We can think of light in two ways: as waves of electric and magnetic fields, and as particles. The first way of looking at electromagnetic radiation is the classical way, and it was fully developed in the 19th century. The second way is dictated by experiments that lead to the development of quantum mechanics in the first half of the 20th century. Which of these points of views one adopts depends on the problem under consideration. Generally, when one studies radio wave, the classical physics of electromagnetic fields is used to study the generation and propagation of electromagnetic waves. When one considers visible light, x-rays, or gamma-rays, one generally employs quantum mechanics.
A particle of light is called a photon. The particle nature of light—or equivalently the quantum nature of light—has an interesting implication: one can apply the concepts of thermodynamics to light. This means that we can treat light as a gas of photons, and like any gases, a photon gas is characterized by its pressure, thermal energy, and entropy. If this photon gas is thermalized, which means that the energy of the gas is distributed among the photons in the most probable fashion, it has a distribution of energies that is characterized by temperature alone.
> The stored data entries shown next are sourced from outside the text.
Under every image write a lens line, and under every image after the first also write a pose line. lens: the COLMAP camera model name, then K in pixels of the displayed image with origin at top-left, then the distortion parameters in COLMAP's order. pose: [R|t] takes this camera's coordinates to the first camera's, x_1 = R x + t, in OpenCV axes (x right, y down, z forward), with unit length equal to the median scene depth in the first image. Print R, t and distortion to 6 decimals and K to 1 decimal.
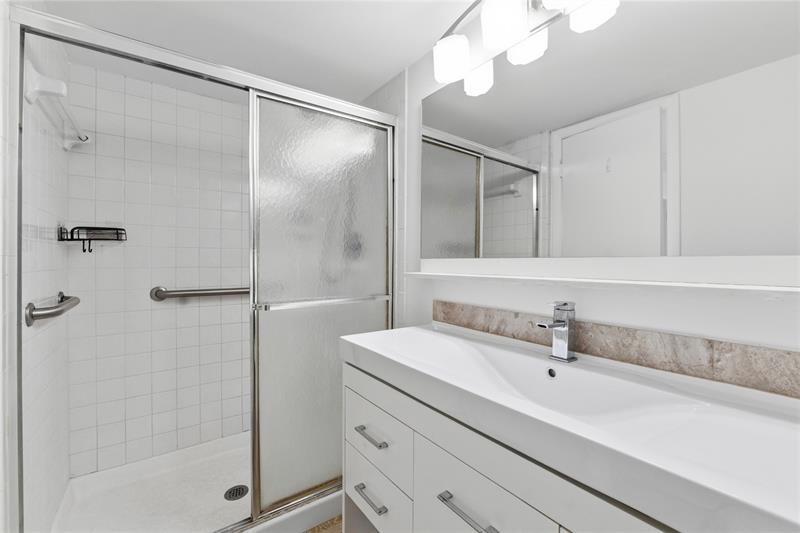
lens RADIAL K [[335.0, 0, 397.1], [0, 335.0, 261.1], [0, 0, 1]] dist [-0.002270, -0.000155]
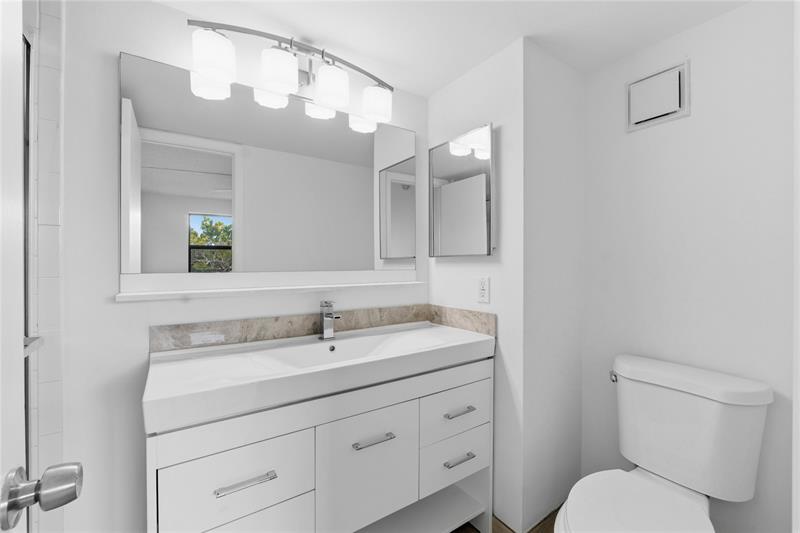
lens RADIAL K [[335.0, 0, 397.1], [0, 335.0, 267.5], [0, 0, 1]] dist [-0.002270, -0.000155]
pose [[0.039025, 0.002865, 0.999234, -0.829500], [0.009031, 0.999954, -0.003219, -0.017270], [-0.999197, 0.009149, 0.038997, 0.514678]]
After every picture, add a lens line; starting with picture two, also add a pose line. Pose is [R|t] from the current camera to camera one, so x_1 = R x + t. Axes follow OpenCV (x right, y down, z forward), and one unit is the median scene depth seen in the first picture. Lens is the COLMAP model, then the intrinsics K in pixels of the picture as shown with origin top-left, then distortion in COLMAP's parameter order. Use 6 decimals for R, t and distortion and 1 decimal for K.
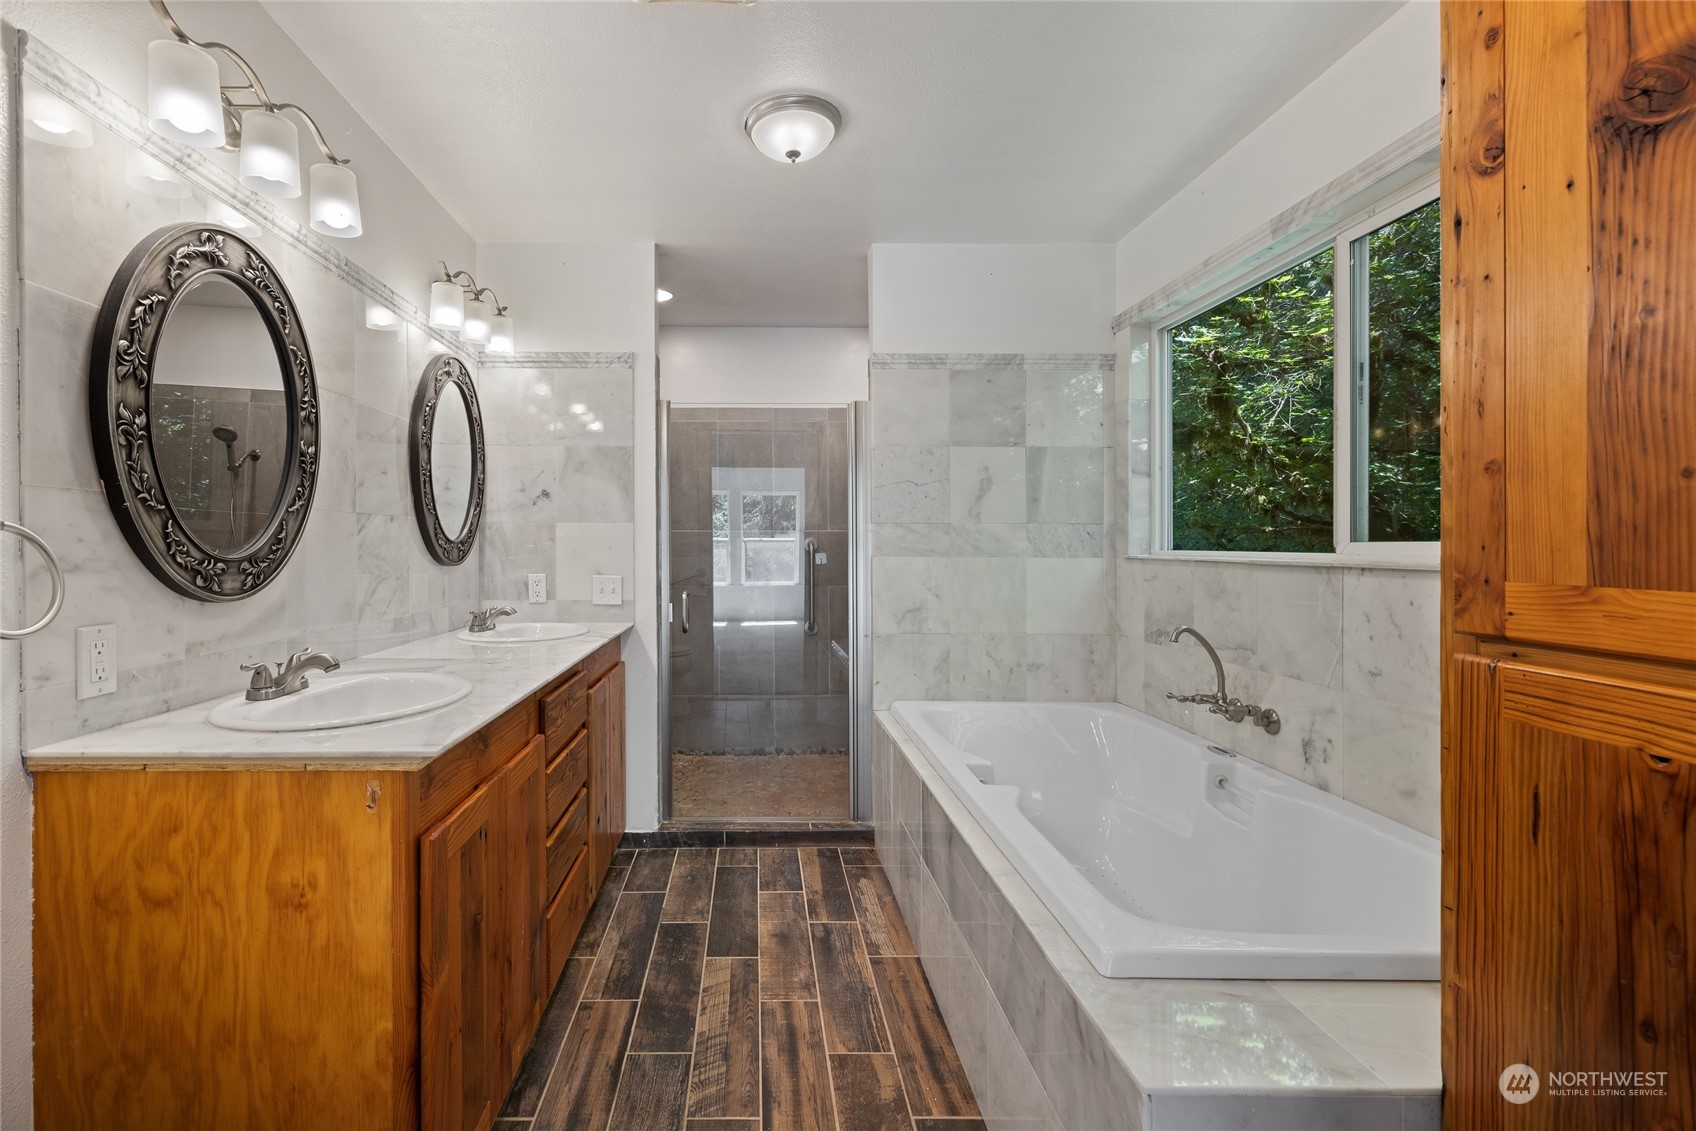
lens RADIAL K [[723.9, 0, 849.2], [0, 723.9, 556.9], [0, 0, 1]] dist [0.003998, -0.000416]
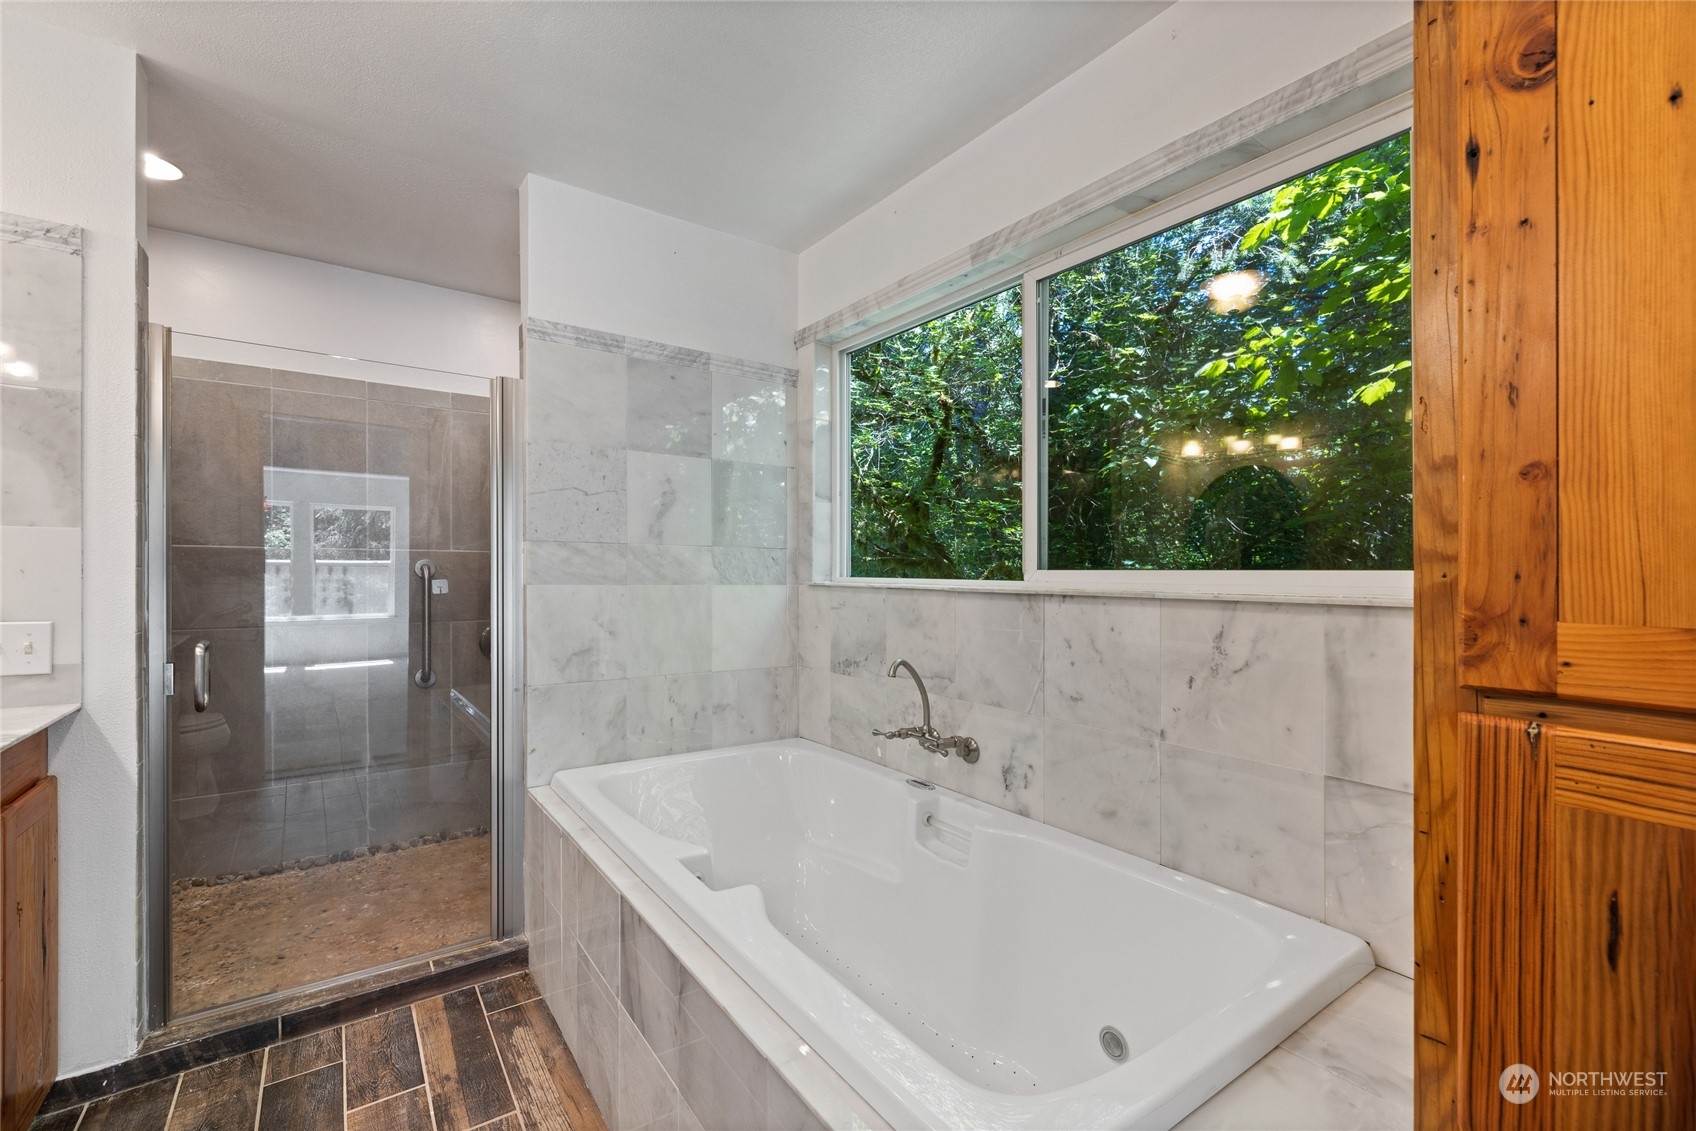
lens RADIAL K [[723.9, 0, 844.9], [0, 723.9, 576.8], [0, 0, 1]] dist [0.003998, -0.000416]
pose [[0.883741, 0.002659, 0.467969, -0.034618], [0.001348, 0.999965, -0.008228, -0.002505], [-0.467974, 0.007903, 0.883707, 0.211157]]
A photon field, however, have two properties that are not normally seen in a conventional gas: photons do not interact with each other, but only with other particles such as electrons, and photons can be created and destroyed. This first property means that a thermalized photon field is always thermalized with some other gas. Often in astrophysics this gas is of free electrons. Second, because interactions among electrons and ions can create and destroy photons, the temperature of thermalized photons not only gives the distribution of energy among photons, but the number of photons per unit volume. In contrast, two independent variables, the temperature and the density, are required to fully describe a gas of ions and electrons.
This live figure shows the black-body (Planck) spectrum. By double-clicking on a temperature cell in the table with the right-hand mouse button, the temperature for that spectrum can be changed. After editing the value, replot the spectrum by clicking on another part of the table. The two sets of buttons define the units of temperature and the units of photon energy. More information on how to control the applet is given by the Applet Control Guide.
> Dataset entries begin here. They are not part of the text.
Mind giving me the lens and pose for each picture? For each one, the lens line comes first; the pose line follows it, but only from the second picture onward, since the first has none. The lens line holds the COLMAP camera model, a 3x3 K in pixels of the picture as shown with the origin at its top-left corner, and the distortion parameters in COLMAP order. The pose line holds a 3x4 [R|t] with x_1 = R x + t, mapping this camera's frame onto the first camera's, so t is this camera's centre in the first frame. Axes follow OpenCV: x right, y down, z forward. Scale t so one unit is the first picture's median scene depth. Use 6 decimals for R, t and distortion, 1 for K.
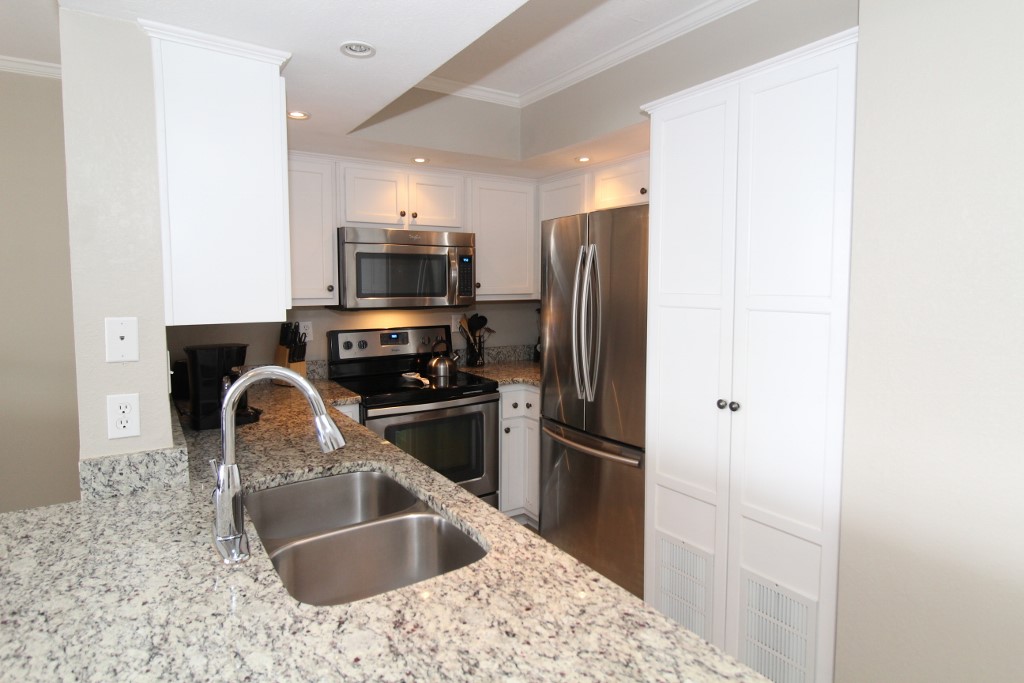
lens RADIAL K [[563.8, 0, 490.4], [0, 563.8, 321.0], [0, 0, 1]] dist [-0.002246, -0.000523]
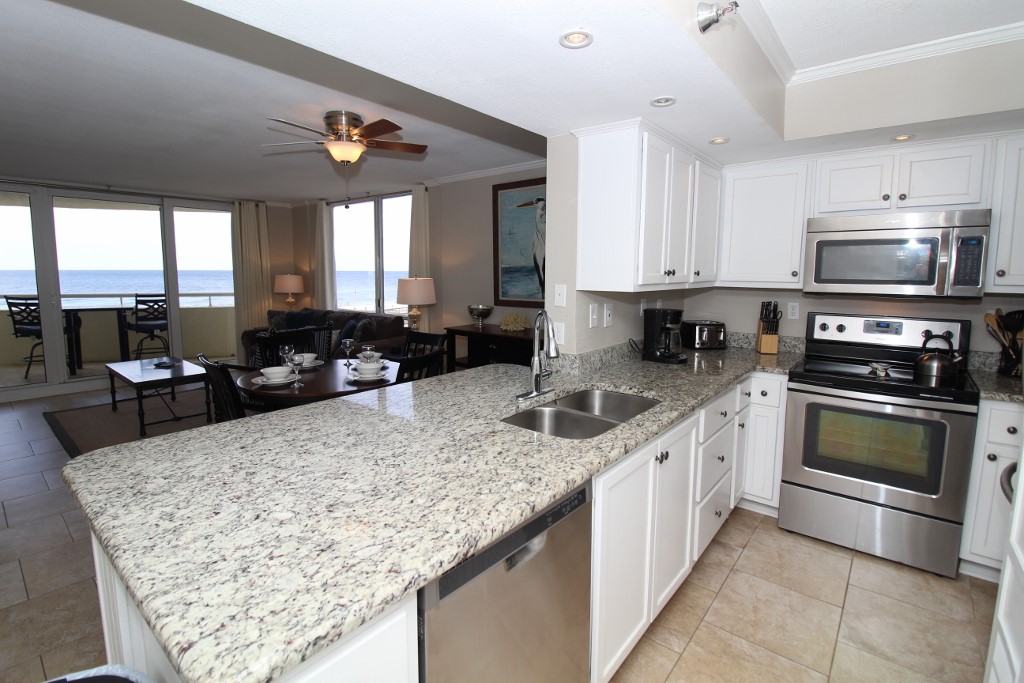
lens RADIAL K [[472.7, 0, 513.2], [0, 472.7, 319.7], [0, 0, 1]] dist [-0.000943, -0.014193]
pose [[0.303230, 0.104098, -0.947214, 0.717654], [-0.071792, 0.993686, 0.086222, -0.010464], [0.950209, 0.041857, 0.308789, 0.261415]]
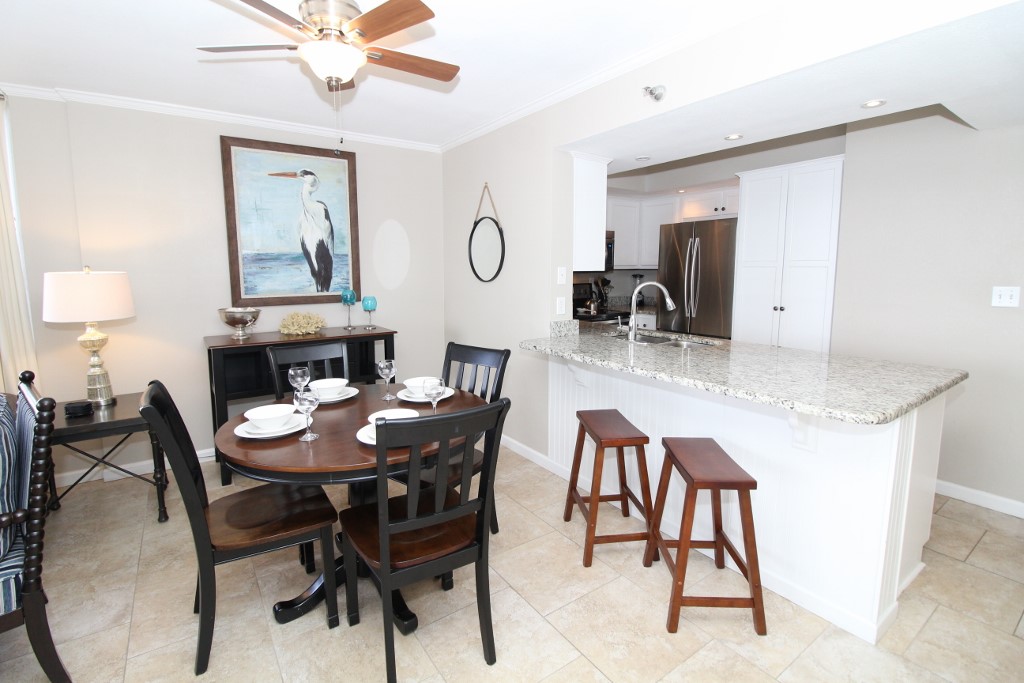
lens RADIAL K [[458.6, 0, 509.9], [0, 458.6, 328.3], [0, 0, 1]] dist [-0.002355, -0.012531]
pose [[0.999476, -0.000818, 0.032351, -0.774690], [-0.001460, 0.997523, 0.070330, 0.099334], [-0.032328, -0.070341, 0.996999, -0.889302]]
A thermal photon spectrum is called the black-body spectrum, or the Planck spectrum. It is the touchstone for understanding the radiation that reaches us from the stars. All processes in astronomical sources try to drive radiation to a black-body spectrum, because this is the most probable state for the distribution of energy among photons; in thermodynamic terms, this is the state with the highest entropy. The black-body spectrum rises proportionally with the square of the photon energy until the peak of the spectrum is reached at hν = kT, where h is the Planck constant, which relates a photon's frequency to its energy, ν is the photon frequency, k is the Boltzmann constant, which relates temperature in degrees Kelvin to energy, and T is the photon energy. Above the peak, the spectrum falls-off exponentially. The total energy density of a black-body radiation field rises as the temperature to the fourth power, so a small increase in temperature increases dramatically the energy density of the radiation field.
Black body radiation is created when electromagnetic radiation is trapped within a thermal gas. The radiation field deep in a star is black body. The temperatures of the black-body radiation in a star's interior ranges from greater than 10 million °K (slightly less than 1keV) at the core to around 5,000 °K (0.43 eV) at the surface. Radiation deep in a planet's atmosphere is also black body, but characterized by much lower temperatures than in a star. At the other extreme, neutron stars often have a black-body spectrum that peaks in the x-ray band (above 1 keV); the surface temperatures of these neutron stars are therefore several tens of millions of degrees.
The radiation that emerges from a star's photosphere is generally close to a black-body spectrum. This means that by observing the overall shape of a star's spectrum, one can derive a temperature for the photosphere. If the distance to the star is known, one can derive a luminosity for the star from its apparent brightness. From this measurement and the inference about the photon energy density based on the measured temperature, one can derive an approximate radius for the star's photosphere.
An important instance of black-body radiation is the 3° background radiation of the universe. This radiation, which was created when the universe was young, sets a lower limit on how cold objects in space can be. In the absence of star light and other sources of heating, an object would radiatively cool until it was in thermal equilibrium with the background radiation, which means that its temperature would equal the background radiation temperature.